Problem
Report each line of the entries that includes "this" by copying it.

═══ Record set

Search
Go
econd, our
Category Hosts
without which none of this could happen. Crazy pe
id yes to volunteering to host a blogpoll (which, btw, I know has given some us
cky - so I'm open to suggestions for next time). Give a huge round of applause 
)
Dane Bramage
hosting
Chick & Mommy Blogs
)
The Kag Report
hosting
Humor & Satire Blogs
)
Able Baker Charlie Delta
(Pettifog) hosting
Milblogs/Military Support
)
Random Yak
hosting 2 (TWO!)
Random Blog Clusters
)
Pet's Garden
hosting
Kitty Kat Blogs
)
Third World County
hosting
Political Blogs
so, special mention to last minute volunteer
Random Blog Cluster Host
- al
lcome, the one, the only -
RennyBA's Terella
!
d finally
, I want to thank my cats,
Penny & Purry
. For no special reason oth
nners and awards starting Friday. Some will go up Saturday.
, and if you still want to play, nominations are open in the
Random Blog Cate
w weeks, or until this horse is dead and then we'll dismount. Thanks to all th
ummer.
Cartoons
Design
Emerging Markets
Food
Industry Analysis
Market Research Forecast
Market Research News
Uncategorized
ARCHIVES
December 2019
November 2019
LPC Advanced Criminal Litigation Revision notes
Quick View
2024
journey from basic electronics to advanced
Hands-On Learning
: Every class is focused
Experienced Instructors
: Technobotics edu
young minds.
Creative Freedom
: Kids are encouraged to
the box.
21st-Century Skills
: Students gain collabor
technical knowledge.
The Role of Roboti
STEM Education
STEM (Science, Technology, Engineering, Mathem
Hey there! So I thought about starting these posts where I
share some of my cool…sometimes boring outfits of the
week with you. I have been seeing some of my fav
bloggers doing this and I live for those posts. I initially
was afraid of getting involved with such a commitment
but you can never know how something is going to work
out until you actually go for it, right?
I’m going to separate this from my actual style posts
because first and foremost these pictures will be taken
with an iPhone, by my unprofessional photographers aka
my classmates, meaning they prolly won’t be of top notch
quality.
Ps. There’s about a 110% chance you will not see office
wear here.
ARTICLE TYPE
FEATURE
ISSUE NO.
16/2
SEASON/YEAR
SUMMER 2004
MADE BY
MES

══════

Task answer
without which none of this could happen. Crazy pe
w weeks, or until this horse is dead and then we'll dismount. Thanks to all th
bloggers doing this and I live for those posts. I initially
I’m going to separate this from my actual style posts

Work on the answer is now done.